(Input material Opens)

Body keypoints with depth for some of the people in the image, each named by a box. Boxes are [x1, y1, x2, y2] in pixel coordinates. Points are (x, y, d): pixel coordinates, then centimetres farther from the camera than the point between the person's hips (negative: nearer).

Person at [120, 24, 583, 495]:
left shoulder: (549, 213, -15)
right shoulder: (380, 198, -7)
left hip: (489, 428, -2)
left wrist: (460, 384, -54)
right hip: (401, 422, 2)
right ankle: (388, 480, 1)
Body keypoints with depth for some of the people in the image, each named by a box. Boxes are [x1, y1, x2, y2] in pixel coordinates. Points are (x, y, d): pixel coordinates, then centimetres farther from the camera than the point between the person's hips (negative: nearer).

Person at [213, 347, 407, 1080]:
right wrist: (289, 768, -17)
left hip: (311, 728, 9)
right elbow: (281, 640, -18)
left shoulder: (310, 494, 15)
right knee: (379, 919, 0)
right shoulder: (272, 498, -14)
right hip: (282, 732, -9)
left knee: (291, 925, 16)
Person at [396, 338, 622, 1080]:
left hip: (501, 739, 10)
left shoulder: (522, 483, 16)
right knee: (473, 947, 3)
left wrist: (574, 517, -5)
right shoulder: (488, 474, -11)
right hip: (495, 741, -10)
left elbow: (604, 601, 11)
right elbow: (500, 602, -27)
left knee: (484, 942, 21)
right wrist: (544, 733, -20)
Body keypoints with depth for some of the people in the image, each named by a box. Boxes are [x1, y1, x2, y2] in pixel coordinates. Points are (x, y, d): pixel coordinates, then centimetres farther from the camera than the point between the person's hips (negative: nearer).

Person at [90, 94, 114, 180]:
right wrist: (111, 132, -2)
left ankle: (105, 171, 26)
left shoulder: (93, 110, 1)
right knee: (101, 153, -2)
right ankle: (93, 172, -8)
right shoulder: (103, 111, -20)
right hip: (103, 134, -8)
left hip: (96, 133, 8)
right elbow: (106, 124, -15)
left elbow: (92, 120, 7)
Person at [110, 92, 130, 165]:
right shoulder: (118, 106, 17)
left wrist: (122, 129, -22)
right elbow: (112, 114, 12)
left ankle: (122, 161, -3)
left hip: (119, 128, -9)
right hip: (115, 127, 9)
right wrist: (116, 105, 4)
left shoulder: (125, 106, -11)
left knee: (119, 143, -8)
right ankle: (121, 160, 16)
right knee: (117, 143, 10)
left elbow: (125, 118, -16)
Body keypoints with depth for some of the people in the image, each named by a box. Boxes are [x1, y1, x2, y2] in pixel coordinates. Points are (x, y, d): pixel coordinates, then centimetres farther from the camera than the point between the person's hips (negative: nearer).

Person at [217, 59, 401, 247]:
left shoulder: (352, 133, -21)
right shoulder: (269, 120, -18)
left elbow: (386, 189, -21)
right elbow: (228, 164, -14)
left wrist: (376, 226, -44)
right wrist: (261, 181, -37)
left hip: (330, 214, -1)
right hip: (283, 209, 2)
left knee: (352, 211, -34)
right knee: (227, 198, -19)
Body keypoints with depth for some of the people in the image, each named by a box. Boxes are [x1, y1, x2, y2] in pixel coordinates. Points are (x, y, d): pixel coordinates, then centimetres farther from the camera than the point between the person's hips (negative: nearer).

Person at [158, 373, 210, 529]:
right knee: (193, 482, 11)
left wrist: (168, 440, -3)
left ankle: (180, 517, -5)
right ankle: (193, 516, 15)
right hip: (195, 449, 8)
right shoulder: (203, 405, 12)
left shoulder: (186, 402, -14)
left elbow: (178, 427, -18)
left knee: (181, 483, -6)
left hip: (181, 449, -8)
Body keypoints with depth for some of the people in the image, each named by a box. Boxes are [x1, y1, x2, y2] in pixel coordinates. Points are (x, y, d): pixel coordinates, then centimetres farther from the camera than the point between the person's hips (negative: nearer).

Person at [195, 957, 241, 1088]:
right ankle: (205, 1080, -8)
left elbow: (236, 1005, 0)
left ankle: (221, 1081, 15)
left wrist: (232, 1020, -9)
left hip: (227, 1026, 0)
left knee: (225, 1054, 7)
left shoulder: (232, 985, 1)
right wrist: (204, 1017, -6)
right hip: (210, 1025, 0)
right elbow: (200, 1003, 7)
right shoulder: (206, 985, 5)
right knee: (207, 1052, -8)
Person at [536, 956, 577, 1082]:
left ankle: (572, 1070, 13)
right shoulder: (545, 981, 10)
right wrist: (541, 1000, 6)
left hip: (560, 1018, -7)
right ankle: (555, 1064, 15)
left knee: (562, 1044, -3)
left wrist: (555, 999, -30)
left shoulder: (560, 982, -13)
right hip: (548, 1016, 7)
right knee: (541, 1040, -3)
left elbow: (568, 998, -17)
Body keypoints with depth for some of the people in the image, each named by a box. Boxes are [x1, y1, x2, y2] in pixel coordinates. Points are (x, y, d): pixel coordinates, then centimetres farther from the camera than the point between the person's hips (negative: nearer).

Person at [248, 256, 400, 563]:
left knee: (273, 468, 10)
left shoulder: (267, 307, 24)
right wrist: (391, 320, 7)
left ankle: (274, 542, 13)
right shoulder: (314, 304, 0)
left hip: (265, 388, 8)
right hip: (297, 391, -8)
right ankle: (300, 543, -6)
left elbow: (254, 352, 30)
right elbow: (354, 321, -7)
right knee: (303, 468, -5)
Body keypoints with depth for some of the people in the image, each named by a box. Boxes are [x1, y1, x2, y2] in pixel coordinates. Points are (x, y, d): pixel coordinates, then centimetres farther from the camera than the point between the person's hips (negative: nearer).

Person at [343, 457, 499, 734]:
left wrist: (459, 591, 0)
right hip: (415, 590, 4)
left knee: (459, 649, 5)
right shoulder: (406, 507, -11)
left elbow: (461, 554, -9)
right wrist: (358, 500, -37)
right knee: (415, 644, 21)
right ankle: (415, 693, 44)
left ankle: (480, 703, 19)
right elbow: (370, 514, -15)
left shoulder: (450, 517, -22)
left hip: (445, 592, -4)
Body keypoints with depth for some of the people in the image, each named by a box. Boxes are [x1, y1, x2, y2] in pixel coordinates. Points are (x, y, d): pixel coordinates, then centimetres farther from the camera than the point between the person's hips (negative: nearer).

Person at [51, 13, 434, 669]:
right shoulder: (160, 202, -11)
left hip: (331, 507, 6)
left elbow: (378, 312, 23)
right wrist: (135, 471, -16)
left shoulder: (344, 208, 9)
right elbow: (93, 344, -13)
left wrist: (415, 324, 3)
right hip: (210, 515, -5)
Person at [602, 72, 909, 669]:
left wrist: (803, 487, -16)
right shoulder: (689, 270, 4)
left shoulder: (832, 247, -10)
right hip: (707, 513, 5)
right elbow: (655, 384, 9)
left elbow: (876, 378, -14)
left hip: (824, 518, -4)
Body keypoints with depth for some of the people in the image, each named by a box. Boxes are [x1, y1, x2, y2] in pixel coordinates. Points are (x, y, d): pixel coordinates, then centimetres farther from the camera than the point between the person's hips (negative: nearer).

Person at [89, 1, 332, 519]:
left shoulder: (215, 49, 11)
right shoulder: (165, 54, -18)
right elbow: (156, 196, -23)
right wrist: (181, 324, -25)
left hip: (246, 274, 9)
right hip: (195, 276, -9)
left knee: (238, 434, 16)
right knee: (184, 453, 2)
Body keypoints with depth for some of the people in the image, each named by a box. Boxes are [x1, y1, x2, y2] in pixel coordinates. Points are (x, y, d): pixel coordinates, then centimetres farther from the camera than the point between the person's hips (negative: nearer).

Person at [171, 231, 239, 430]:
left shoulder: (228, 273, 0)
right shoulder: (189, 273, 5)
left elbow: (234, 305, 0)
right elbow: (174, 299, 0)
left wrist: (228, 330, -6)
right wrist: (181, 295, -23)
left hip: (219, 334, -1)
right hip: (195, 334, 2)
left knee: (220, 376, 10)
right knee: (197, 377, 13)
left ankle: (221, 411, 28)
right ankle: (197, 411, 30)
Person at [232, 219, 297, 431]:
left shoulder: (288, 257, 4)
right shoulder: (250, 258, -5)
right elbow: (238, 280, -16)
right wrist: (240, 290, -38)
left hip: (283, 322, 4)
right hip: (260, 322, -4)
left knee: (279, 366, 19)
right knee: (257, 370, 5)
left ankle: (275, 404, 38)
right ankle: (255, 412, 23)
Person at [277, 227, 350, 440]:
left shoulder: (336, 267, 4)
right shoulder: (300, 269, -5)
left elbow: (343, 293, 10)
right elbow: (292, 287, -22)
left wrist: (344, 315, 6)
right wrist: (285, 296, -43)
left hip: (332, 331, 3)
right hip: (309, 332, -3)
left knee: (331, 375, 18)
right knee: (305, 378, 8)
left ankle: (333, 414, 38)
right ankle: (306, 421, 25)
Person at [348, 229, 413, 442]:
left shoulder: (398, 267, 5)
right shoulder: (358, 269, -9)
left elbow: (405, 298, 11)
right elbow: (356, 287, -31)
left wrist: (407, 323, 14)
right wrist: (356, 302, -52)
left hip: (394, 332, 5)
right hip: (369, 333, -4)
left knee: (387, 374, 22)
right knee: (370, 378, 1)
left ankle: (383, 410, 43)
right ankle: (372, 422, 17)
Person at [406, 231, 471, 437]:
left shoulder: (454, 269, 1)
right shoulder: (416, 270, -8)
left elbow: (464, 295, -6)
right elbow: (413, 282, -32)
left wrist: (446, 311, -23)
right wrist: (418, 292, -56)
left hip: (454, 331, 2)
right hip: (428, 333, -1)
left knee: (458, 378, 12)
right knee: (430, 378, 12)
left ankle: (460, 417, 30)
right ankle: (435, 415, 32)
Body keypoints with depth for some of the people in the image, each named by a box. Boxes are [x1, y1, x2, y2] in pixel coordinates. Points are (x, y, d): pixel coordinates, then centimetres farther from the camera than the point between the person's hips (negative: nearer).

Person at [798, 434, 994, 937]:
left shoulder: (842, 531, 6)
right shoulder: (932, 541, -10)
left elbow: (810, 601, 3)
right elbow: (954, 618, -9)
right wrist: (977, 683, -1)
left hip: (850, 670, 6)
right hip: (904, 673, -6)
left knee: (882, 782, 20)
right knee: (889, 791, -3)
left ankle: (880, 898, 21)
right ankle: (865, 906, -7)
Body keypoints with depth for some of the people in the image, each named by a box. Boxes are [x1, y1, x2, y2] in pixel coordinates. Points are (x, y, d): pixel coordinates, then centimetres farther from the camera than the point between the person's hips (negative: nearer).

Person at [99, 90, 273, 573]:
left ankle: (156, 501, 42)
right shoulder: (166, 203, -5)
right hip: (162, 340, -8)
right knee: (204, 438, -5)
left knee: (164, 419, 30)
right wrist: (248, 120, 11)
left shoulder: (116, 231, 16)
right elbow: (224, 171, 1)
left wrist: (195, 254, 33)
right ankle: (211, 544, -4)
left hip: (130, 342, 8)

(Input material Closes)

### Directions for this task
Your answer should be the lines above from the one containing "right knee: (473, 947, 3)" through the one containing "left elbow: (92, 120, 7)", copied exactly and with both ends kept.

### Answer space
right knee: (473, 947, 3)
left wrist: (574, 517, -5)
right shoulder: (488, 474, -11)
right hip: (495, 741, -10)
left elbow: (604, 601, 11)
right elbow: (500, 602, -27)
left knee: (484, 942, 21)
right wrist: (544, 733, -20)
Body keypoints with depth for some of the people in the image, each named by a box. Boxes are [x1, y1, x2, y2] in pixel coordinates. Points are (x, y, d): pixel coordinates, then centimetres farther from the camera than the point between the person's hips (negative: nearer).

Person at [90, 94, 114, 180]:
right wrist: (111, 132, -2)
left ankle: (105, 171, 26)
left shoulder: (93, 110, 1)
right knee: (101, 153, -2)
right ankle: (93, 172, -8)
right shoulder: (103, 111, -20)
right hip: (103, 134, -8)
left hip: (96, 133, 8)
right elbow: (106, 124, -15)
left elbow: (92, 120, 7)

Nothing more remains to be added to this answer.